(DATA RECORDS begins)

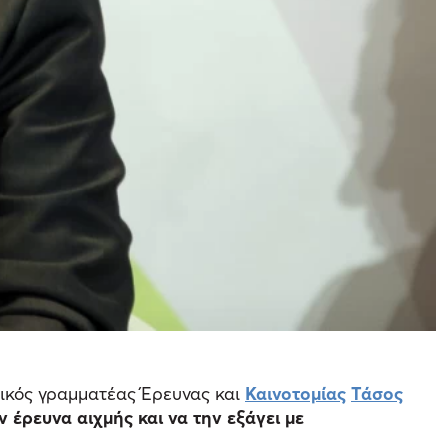
ικός γραμματέας Έρευνας και
Καινοτομίας
Τάσος
 έρευνα αιχμής και να την εξάγει με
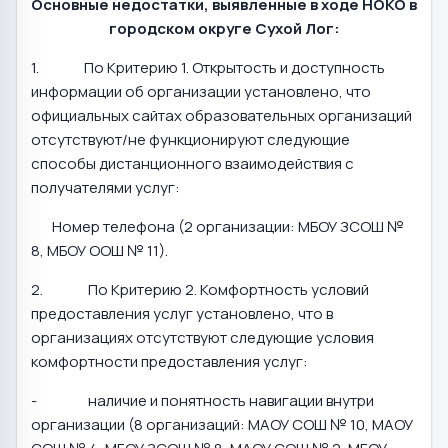
Основные недостатки, выявленные в ходе НОКО в
городском округе Сухой Лог:
1. По Критерию 1. Открытость и доступность
информации об организации установлено, что
официальных сайтах образовательных организаций
отсутствуют/не функционируют следующие
способы дистанционного взаимодействия с
получателями услуг:
­ Номер телефона (2 организации: МБОУ ЗСОШ №
8, МБОУ ООШ № 11).
2. По Критерию 2. Комфортность условий
предоставления услуг установлено, что в
организациях отсутствуют следующие условия
комфортности предоставления услуг:
- наличие и понятность навигации внутри
организации (8 организаций: МАОУ СОШ № 10, МАОУ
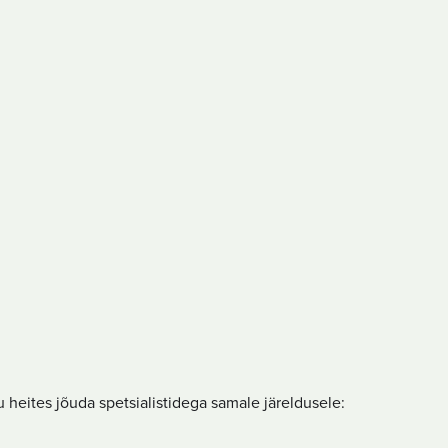
u heites jõuda spetsialistidega samale järeldusele:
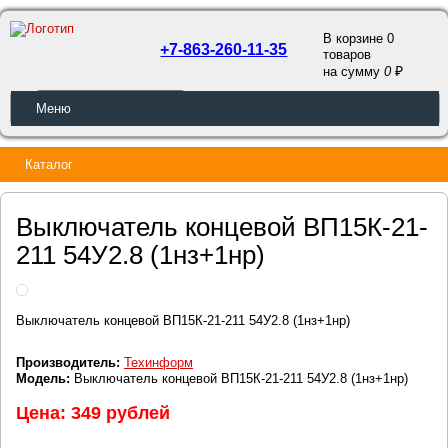
В корзине 0
+7-863-260-11-35
товаров
a
на сумму
0
ОБРАТНЫЙ ЗВОНОК
Меню
Каталог
Выключатель концевой ВП15К-21-
211 54У2.8 (1нз+1нр)
Выключатель концевой ВП15К-21-211 54У2.8 (1нз+1нр)
Производитель:
Техинформ
Модель:
Выключатель концевой ВП15К-21-211 54У2.8 (1нз+1нр)
Цена: 349 рублей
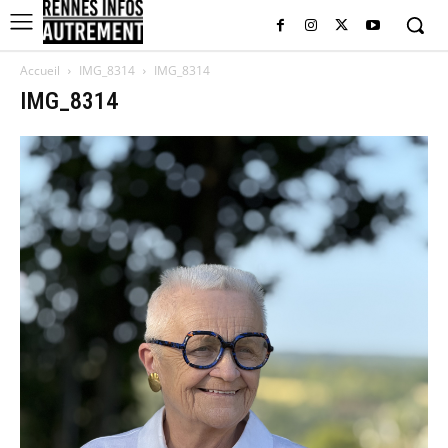
Accueil
IMG_8314
IMG_8314
IMG_8314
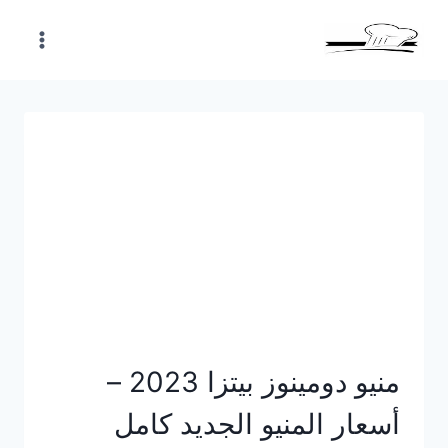
Skip
to
content
منيو دومينوز بيتزا 2023 –
أسعار المنيو الجديد كامل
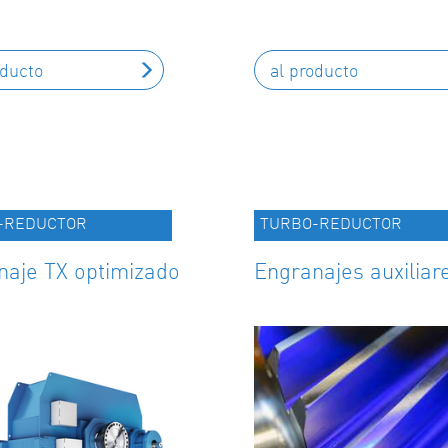
oducto
al producto
-REDUCTOR
TURBO-REDUCTOR
naje TX optimizado
Engranajes auxiliar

(DATA RECORDS ends)

REQUIRED ACTION: Give an exact copy of the lines above from the line with "официальных сайтах образовательных" up to and including the line with "2. По Критерию 2. Комфортность условий", and leave everything else out.

EXPECTED ANSWER:
официальных сайтах образовательных организаций
отсутствуют/не функционируют следующие
способы дистанционного взаимодействия с
получателями услуг:
­ Номер телефона (2 организации: МБОУ ЗСОШ №
8, МБОУ ООШ № 11).
2. По Критерию 2. Комфортность условий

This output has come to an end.